WORK ORDER => Below are several records. Retype exactly those lines running from the one with "Проктология" through the one with "Namun, dia memastikan", end lines included, and no others.

##### RECORD EXTRACTS

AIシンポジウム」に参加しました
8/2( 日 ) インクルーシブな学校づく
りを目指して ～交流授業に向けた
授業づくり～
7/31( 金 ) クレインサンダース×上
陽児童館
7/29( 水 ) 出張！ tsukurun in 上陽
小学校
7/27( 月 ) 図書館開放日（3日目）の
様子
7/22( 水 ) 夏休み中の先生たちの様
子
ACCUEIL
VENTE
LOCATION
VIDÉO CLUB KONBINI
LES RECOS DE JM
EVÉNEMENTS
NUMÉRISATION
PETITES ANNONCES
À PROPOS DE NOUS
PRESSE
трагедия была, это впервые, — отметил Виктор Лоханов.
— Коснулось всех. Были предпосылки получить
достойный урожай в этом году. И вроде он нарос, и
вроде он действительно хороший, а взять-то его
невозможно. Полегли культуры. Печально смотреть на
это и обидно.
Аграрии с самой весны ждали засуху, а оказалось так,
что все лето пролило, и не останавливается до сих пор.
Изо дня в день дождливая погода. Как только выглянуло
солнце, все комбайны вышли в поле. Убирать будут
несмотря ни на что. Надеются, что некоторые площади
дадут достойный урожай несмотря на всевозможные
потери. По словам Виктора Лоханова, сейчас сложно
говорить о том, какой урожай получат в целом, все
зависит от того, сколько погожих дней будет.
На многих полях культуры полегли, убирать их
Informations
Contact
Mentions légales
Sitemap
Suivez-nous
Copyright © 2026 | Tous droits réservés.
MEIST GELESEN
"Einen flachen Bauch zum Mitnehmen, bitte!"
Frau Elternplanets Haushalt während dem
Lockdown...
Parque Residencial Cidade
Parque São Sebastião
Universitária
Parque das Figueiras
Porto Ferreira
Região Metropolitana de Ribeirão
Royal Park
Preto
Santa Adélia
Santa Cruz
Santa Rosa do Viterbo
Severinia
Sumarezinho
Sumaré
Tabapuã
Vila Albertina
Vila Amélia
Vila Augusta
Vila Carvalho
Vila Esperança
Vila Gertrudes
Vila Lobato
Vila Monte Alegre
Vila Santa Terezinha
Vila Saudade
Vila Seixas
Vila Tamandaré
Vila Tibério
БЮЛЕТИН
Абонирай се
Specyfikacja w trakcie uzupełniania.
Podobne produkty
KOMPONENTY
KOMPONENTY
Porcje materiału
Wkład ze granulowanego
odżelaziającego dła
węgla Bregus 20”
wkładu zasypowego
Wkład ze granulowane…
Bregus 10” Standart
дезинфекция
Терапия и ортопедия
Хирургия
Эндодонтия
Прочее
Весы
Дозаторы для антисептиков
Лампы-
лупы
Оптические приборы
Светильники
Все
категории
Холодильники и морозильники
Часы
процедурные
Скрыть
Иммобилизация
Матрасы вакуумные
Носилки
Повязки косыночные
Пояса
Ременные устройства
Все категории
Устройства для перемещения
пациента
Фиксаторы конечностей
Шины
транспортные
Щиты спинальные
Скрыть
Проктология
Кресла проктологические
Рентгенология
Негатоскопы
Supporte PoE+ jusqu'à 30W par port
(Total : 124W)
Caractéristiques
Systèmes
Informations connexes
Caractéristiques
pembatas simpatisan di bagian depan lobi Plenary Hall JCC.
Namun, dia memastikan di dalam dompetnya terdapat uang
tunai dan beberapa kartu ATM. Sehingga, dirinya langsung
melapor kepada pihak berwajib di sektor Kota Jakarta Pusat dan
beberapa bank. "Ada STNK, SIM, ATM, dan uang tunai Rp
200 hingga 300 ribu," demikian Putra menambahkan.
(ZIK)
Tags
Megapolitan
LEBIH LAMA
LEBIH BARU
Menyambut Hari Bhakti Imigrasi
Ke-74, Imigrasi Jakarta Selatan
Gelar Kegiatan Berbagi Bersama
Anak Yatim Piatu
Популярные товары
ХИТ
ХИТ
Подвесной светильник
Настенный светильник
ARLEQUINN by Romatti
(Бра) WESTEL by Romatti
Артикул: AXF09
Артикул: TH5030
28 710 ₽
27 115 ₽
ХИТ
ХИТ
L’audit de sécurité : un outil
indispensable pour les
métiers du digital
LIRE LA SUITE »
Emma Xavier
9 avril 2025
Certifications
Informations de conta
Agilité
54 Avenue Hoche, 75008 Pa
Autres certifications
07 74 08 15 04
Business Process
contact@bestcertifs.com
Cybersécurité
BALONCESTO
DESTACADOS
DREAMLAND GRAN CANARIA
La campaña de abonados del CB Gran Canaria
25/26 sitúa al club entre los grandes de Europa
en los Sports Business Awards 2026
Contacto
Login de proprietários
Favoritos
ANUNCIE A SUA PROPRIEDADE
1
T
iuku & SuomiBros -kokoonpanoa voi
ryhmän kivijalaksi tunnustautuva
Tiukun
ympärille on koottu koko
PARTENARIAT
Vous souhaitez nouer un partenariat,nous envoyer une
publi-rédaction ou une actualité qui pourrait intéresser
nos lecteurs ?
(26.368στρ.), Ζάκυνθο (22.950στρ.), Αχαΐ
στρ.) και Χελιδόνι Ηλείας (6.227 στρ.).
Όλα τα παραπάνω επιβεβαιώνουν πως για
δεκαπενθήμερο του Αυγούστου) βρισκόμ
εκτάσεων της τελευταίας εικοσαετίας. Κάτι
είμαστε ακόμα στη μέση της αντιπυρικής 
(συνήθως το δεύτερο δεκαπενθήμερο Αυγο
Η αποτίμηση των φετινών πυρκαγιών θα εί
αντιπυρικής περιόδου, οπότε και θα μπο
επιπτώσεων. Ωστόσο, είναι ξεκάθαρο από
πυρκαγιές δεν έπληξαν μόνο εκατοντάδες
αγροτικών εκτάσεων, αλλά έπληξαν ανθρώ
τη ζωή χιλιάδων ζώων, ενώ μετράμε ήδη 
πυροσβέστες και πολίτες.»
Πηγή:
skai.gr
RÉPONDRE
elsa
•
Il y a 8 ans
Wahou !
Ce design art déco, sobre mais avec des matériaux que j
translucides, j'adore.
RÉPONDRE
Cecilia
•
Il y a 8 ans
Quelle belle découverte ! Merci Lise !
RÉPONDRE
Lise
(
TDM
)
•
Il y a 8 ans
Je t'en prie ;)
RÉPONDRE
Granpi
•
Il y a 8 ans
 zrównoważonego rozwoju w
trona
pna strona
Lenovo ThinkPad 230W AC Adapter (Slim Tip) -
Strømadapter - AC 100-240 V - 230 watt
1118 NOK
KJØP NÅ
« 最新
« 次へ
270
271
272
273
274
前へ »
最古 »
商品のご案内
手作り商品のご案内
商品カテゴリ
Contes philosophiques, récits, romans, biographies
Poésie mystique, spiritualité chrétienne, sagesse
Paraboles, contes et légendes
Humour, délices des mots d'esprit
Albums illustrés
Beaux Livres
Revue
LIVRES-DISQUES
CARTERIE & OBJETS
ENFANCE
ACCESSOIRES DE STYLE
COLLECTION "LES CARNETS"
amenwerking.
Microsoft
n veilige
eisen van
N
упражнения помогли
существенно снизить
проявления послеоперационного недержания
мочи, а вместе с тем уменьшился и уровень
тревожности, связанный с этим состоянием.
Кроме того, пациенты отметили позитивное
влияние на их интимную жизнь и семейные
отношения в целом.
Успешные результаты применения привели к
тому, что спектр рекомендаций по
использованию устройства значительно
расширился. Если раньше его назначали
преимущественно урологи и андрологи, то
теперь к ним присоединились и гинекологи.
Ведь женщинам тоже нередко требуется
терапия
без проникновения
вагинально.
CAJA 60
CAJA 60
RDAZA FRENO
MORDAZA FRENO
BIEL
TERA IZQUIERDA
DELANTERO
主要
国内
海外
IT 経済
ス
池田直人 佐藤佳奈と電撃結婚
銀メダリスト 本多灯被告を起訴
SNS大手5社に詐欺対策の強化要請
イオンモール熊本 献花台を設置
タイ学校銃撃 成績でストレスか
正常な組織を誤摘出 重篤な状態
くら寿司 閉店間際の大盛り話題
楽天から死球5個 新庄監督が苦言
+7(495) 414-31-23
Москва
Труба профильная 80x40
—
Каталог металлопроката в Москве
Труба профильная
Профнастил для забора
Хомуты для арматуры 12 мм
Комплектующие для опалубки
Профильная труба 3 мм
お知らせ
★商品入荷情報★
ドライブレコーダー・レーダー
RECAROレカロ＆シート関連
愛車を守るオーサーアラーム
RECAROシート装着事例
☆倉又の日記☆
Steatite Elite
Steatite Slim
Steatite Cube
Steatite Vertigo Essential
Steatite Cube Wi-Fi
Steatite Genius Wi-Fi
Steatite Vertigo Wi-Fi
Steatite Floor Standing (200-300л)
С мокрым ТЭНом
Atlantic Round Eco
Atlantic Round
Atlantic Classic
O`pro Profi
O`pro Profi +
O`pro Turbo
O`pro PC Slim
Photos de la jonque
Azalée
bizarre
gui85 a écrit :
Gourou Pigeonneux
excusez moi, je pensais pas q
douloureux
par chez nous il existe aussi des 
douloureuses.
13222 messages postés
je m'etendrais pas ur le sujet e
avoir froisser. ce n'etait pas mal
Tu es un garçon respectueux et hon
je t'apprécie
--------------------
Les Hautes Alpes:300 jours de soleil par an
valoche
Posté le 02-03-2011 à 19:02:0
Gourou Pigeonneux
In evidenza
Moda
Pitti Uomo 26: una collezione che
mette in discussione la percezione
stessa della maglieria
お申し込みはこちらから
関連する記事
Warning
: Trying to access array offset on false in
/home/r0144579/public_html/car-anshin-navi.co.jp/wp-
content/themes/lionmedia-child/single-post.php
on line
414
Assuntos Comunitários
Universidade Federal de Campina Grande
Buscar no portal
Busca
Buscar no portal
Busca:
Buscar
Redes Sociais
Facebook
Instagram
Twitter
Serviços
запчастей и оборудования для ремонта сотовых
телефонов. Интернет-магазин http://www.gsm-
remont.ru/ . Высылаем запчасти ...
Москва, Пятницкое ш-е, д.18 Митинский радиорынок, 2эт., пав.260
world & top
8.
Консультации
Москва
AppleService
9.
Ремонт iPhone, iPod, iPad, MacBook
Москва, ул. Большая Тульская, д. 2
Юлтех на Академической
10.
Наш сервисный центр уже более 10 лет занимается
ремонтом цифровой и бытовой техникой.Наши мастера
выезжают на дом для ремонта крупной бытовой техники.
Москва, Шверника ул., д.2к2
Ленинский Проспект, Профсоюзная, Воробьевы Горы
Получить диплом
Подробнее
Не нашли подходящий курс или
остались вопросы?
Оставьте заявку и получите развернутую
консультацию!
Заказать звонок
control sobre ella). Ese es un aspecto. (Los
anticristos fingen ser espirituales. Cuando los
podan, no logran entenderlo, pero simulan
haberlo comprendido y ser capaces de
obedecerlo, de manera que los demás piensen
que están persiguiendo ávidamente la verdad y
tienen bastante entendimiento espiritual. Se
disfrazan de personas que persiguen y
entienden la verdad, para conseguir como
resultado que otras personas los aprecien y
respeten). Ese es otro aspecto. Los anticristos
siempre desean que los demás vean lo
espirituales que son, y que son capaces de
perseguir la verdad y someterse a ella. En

##########

WRITTEN RESPONSE =>
Проктология
Кресла проктологические
Рентгенология
Негатоскопы
Supporte PoE+ jusqu'à 30W par port
(Total : 124W)
Caractéristiques
Systèmes
Informations connexes
Caractéristiques
pembatas simpatisan di bagian depan lobi Plenary Hall JCC.
Namun, dia memastikan di dalam dompetnya terdapat uang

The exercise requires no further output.